The GRC replaced the assembly components so that ABO is represented by a single component and is a valid type A allele. “There are also several genomic regions that were misassembled in GRCh37 that have been massively retiled that I am particularly excited to see in GRCh38,” she says. These include the pericentromeric region of chromosomes. 9, 10q11, and the Slit-Robo GAPase-activating protein genes (srGAP) region at 1q21.

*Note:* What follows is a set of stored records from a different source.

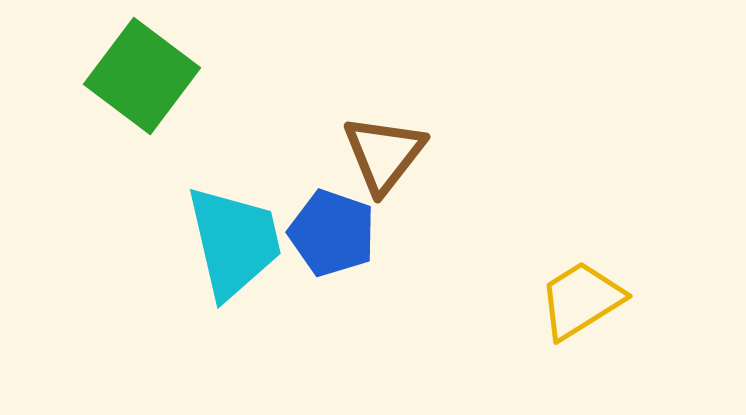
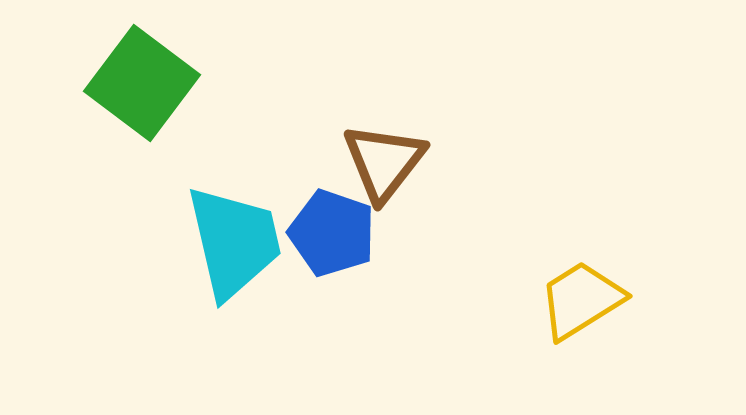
green square: moved 7 px down
brown triangle: moved 8 px down
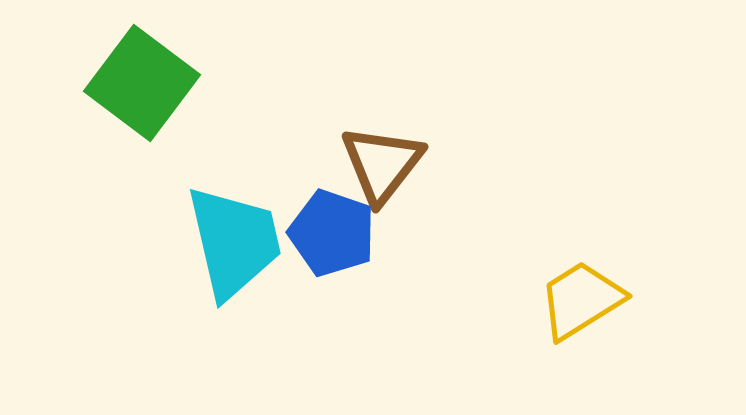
brown triangle: moved 2 px left, 2 px down
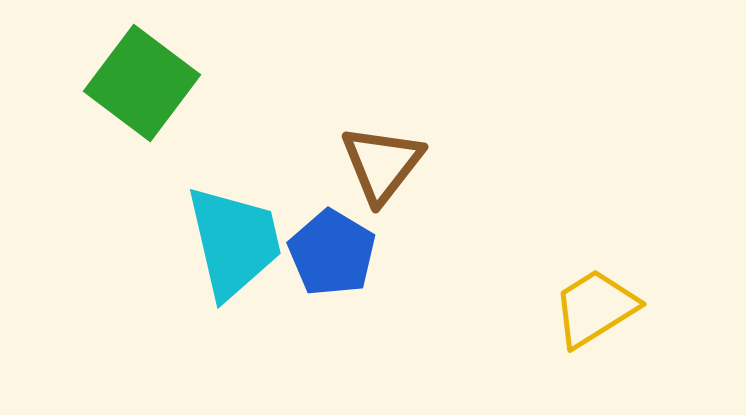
blue pentagon: moved 20 px down; rotated 12 degrees clockwise
yellow trapezoid: moved 14 px right, 8 px down
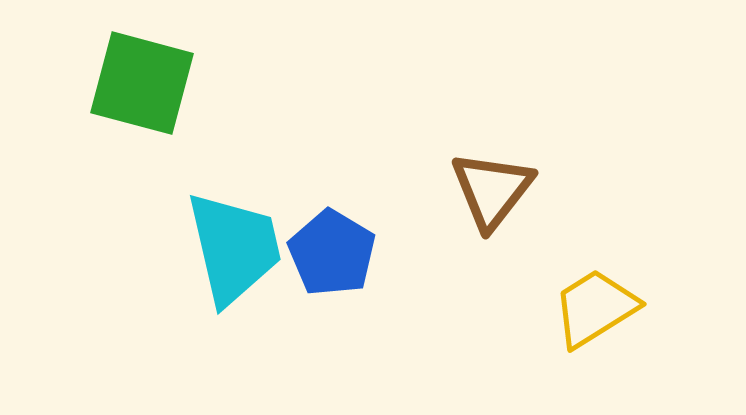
green square: rotated 22 degrees counterclockwise
brown triangle: moved 110 px right, 26 px down
cyan trapezoid: moved 6 px down
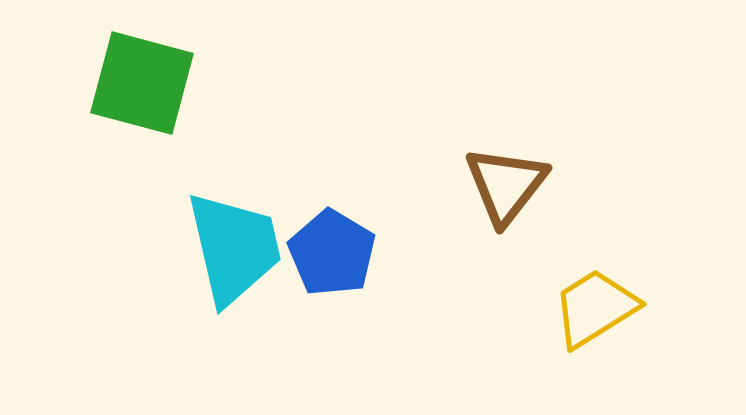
brown triangle: moved 14 px right, 5 px up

All of these path corrections will improve the assembly and the analyses that depend on it. But these latest updates “were among the most challenging” thus far, she says. They required collaborations between the GRC and various researchers who provided access to data and techniques ahead of publication. This activity shows how both the research and the clinical communities help to improve this shared resource, Schneider says. It is also a personal achievement for the curators, because “knowing that your work will have a wide impact, is a big motivator.”